Almost a third of Australia’s biggest companies paid no tax last year, despite soaring commodity prices driving the overall take up by $6.6 billion.
The Australian Taxation Office’s tax transparency report looked at more than 2200 Australian and foreign-owned companies with turnover above $100 million.
More than 1500 of the companies paid a combined total of $52.3 billion in tax, while 710 firms didn’t have a tax liability in 2017/18.
Paying minimal or zero tax can be a result of companies making a loss, utilising losses from other years or having projects in start-up phase.
ATO deputy commissioner Rebecca Saint said companies consistently reporting sustained losses raised a red flag.
“The community should be reassured that we closely scrutinise the tax affairs of the largest companies,” she said.

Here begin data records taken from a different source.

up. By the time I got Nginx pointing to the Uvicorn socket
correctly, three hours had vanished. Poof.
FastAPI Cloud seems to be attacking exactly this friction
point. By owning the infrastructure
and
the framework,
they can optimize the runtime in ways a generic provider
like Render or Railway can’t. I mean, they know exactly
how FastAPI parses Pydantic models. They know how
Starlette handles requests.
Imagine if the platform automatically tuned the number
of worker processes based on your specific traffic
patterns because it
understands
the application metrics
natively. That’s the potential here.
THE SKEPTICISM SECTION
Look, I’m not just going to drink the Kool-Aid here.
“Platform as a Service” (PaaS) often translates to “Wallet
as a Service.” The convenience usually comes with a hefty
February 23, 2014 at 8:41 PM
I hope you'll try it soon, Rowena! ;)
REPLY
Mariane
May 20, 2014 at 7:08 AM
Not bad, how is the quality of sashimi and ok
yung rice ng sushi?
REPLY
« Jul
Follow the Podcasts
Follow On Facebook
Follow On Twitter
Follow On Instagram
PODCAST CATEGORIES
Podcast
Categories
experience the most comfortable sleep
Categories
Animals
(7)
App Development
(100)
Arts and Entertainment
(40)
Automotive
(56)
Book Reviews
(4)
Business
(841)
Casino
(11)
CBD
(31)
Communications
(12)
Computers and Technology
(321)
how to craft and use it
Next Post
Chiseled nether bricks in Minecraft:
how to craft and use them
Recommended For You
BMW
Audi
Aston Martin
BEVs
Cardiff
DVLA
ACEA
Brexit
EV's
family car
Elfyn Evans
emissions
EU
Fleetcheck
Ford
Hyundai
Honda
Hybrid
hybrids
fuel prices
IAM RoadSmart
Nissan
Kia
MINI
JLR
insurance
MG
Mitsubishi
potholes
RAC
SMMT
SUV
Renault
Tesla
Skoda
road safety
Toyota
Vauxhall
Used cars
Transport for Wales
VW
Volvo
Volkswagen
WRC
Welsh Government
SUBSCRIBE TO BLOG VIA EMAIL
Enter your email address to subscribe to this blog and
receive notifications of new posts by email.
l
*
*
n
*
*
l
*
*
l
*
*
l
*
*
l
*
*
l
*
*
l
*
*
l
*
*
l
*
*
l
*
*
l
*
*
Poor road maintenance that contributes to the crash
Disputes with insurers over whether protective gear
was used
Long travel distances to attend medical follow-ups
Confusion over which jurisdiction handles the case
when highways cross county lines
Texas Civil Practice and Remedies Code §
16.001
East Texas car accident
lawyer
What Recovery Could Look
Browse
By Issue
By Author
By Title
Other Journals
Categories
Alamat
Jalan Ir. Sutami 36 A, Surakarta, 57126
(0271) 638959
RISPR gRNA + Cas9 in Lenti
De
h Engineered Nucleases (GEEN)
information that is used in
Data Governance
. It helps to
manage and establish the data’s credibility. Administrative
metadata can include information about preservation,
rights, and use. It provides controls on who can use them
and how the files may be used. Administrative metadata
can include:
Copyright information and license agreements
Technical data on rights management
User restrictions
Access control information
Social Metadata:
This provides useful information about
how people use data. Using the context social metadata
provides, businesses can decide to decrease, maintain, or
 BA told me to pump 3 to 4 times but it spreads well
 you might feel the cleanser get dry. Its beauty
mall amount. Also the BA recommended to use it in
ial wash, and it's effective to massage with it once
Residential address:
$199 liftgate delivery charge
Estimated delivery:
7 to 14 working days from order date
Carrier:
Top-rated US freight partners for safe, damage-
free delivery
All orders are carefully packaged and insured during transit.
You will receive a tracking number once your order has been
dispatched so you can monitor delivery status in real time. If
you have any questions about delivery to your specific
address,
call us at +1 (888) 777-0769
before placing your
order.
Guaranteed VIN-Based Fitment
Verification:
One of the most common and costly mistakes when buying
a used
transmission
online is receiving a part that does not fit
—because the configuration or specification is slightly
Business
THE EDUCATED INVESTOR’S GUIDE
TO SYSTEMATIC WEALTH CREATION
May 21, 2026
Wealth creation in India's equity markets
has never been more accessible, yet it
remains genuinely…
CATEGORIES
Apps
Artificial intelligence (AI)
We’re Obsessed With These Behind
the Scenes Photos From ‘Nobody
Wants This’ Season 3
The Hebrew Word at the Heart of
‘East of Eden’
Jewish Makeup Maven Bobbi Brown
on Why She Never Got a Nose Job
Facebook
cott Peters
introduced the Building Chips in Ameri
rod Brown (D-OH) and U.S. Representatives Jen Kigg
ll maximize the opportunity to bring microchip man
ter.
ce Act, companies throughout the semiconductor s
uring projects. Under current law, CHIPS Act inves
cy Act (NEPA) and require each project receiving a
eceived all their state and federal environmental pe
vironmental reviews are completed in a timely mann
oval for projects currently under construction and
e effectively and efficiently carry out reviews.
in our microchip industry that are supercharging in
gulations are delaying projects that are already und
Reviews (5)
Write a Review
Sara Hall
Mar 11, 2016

She said there was a positive trend around companies stopping generating accounting losses and moving to offset profits through losses in previous years.
“We expect many companies to exhaust these losses and begin paying income tax in the coming years,” she added.
Strong increases in commodity prices drove the tax bill up by $6.6 billion, with the petroleum resources rent tax reaping more than $1 billion.
Ms Saint said laws passed by the federal government were helping the ATO take “strong action”.
She said more than $7 billion of sales income was being booked in Australia as a result of companies, including Facebook and Google, restructuring in response to the federal government’s tougher anti-avoidance laws, including the multinational anti-avoidance law.
The diverted profits tax is also helping the agency get the information it needs if companies are deliberately obfuscating.
And previous stronger transfer pricing laws passed under the former Labor government have given the ATO an arsenal to fight companies it believes may be overstepping the line.